BEGIN Given information
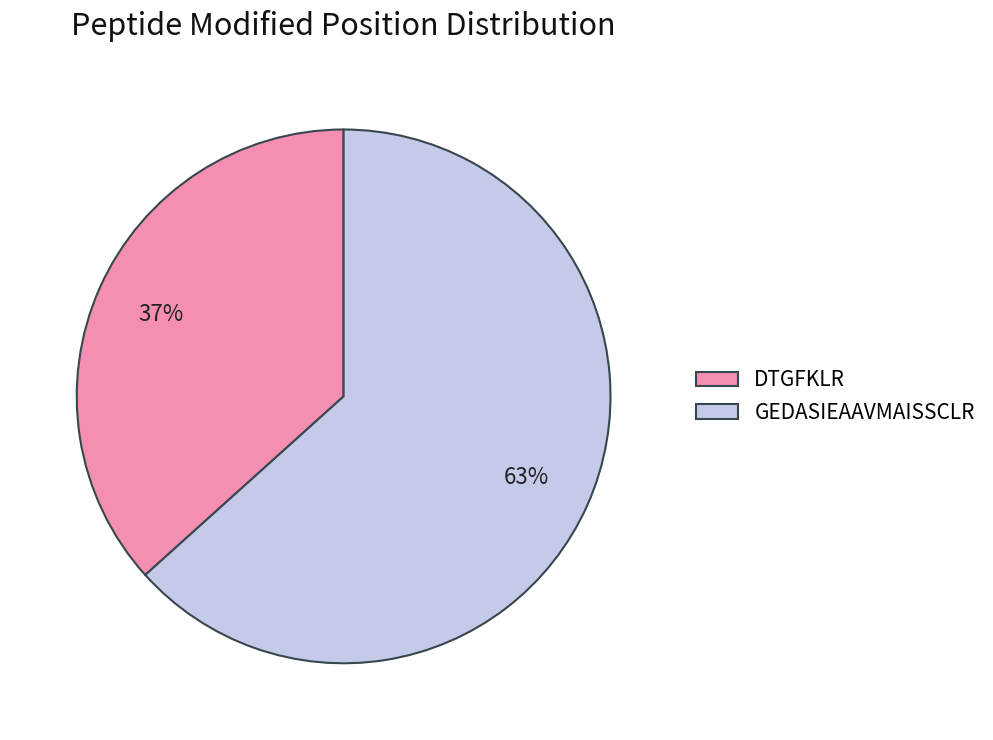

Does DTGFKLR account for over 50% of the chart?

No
END Given information
BEGIN Given information
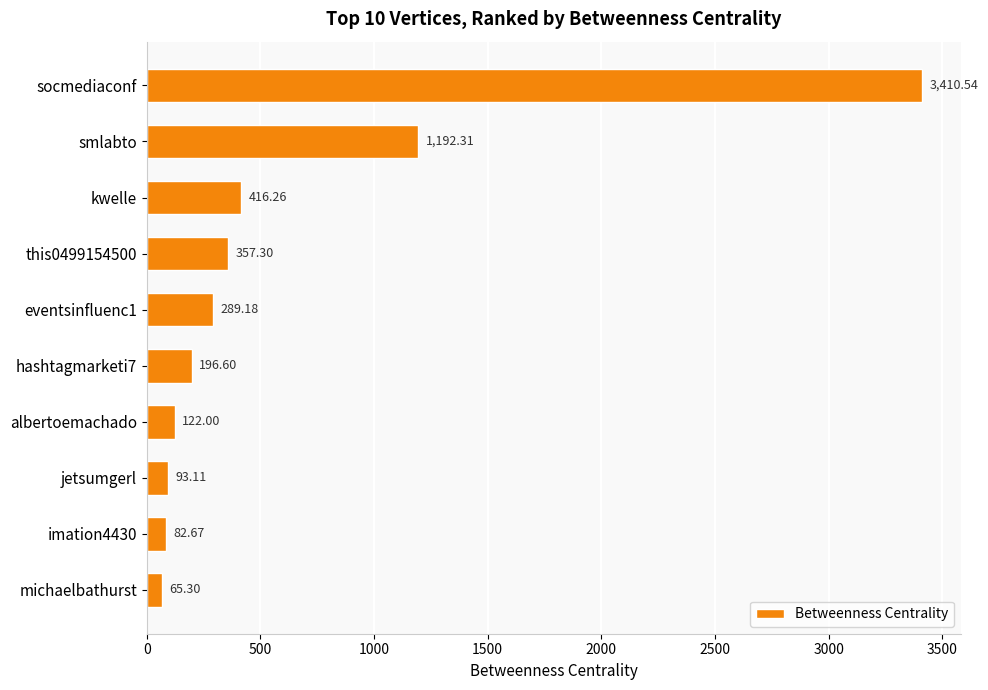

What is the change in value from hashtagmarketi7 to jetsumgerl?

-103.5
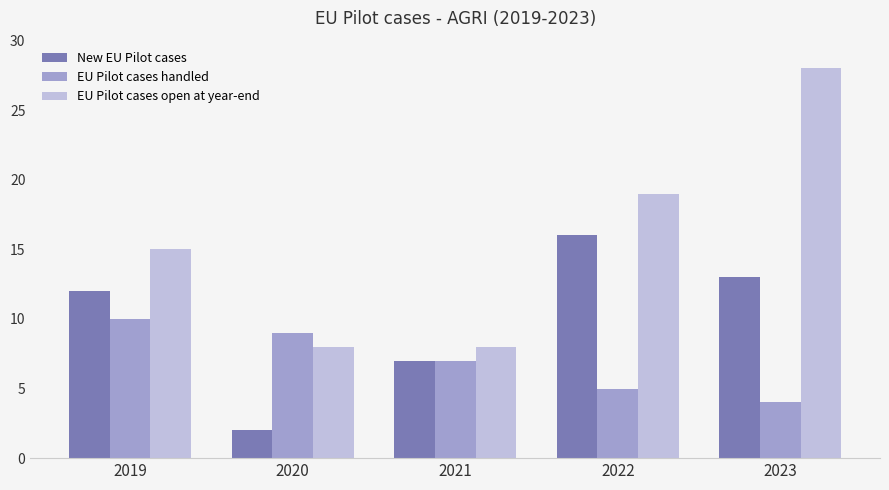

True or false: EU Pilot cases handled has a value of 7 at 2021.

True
END Given information
BEGIN Given information
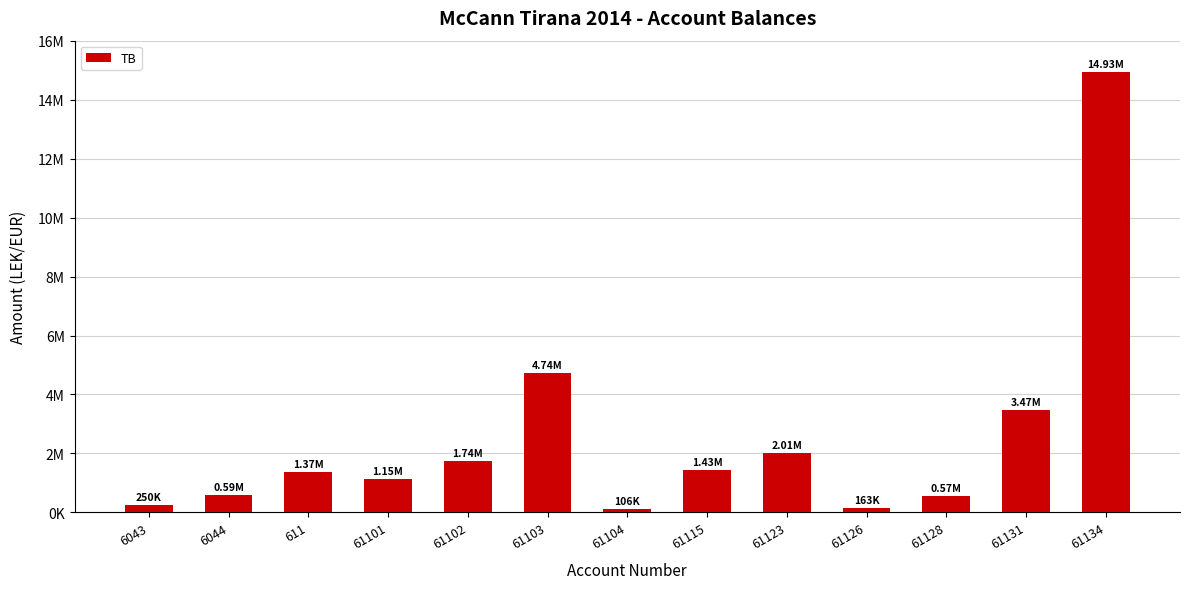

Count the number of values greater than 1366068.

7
END Given information
Task details: Edit the records starting at the line containing "What is the" and ending at the line containing "True or false: EU" by replacing "change in value" with "difference in value" and keeping everything else the same. Leave the pictures out of your answer.

Solution to this task:
What is the difference in value from hashtagmarketi7 to jetsumgerl?

-103.5

True or false: EU Pilot cases handled has a value of 7 at 2021.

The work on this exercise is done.